Since 2016, the Julius Kühn Institute (JKI) – Federal Research Centre for Cultivated Plants – has had its own specialised institute for the protection of bees. The research activities of the scientists there focus, for example, on the interactions between bees – including wild bees and other pollinators – and agriculture.

The BMEL supports the Monitoring of Biodiversity in Agricultural Landscapes project (MonViA), which was launched in 2019. In 2024, the second phase of the project was launched, during which the indicators that have been developed are set to be consolidated. The broad-based monitoring in the project is designed to complement existing nature conservation monitoring. The MonViA project develops innovative indicator systems and methods that will in future provide a scientifically robust data base at national level in order to:

  • record the state and development of biodiversity in agricultural landscapes;
  • assess the influence of agricultural production, land use and agricultural structure on biodiversity;
  • assess changes in biodiversity in terms of the performance and stability of agricultural ecosystems; and
  • evaluate the impact of agri-environmental policy support instruments on biodiversity.

Citizen science-based monitoring enables farmers, associations and interested citizens to actively contribute to the collection of data for the MonViA project. In addition to the diversity and quality of agricultural habitats, the monitoring covers different groups of organisms, with a focus on insects and the ecosystem services they render. As part of the MonViA project, methodological standards are being developed that will, in the long run, be used to record wild bees and help protect bee populations. These are already being tested in Germany with the help of numerous volunteers.

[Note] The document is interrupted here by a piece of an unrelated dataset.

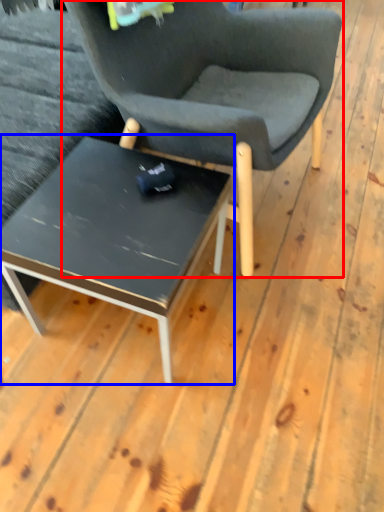
Question: Which object appears farthest to the camera in this image, chair (highlighted by a red box) or coffee table (highlighted by a blue box)?

Choices:
 (A) chair
 (B) coffee table

Answer: (B)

The scientific management is handled by the Thünen Institute and the Julius Kühn Institute. The Information and Coordination Centre for Biological Diversity at the Federal Office for Agriculture and Food is responsible for processing the findings for policy-makers and the public. In addition to this, the Federal Government founded a scientific National Monitoring Centre on Biodiversity (NMZB), headquartered at the branch office of the Federal Agency for Nature Conservation in Leipzig. The NMZB is steered by an inter-ministerial steering committee as well as a technical committee consisting of experts. Members of the steering committee include representatives of the Federal Ministries for the Environment (BMUV), Agriculture (BMEL), Research (BMBF), Digital Infrastructure (BMVI) and Finance (BMF) as well as of the federal states.

The digital transformation of agriculture can also contribute to promoting biological diversity. State-of-the-art digital technology supports farmers in working even more precisely, for example to optimise the application of pesticides and fertilisers, and therefore use smaller amounts, which helps species diversity. To support this development, the BMEL set up a total of 14 “digital trial fields in the agricultural sector” and eight “trial fields for farms of the future”. These are digital test fields on agricultural holdings where analysis tests are carried out, for instance on how digital technologies can best be used for the protection of the environment and for enhancing animal welfare and biodiversity. They are also points of contact for interested practitioners to support the transfer of knowledge and information into practice.